_Your instructions_.
Only one stretch of the records below should be repeated. It starts with the line containing "the past. Recognising that your past choices" and goes on through the line containing "3) The Soul", exactly as written.

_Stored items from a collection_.

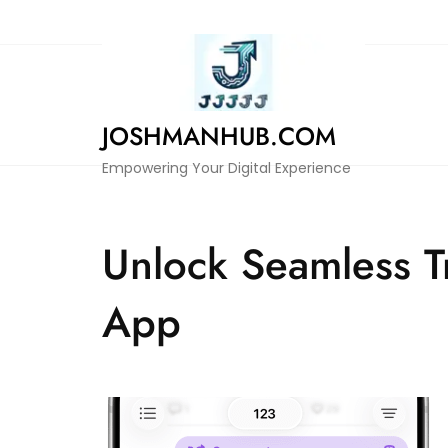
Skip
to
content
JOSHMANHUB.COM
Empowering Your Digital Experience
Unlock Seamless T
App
---
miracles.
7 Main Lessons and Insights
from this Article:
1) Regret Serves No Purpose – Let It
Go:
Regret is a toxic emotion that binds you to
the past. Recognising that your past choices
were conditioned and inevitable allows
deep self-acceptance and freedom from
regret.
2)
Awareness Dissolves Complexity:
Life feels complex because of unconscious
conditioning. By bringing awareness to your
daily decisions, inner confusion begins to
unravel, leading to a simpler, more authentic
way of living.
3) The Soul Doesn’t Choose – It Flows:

_Reply to the exercise_.
the past. Recognising that your past choices
were conditioned and inevitable allows
deep self-acceptance and freedom from
regret.
2)
Awareness Dissolves Complexity:
Life feels complex because of unconscious
conditioning. By bringing awareness to your
daily decisions, inner confusion begins to
unravel, leading to a simpler, more authentic
way of living.
3) The Soul Doesn’t Choose – It Flows:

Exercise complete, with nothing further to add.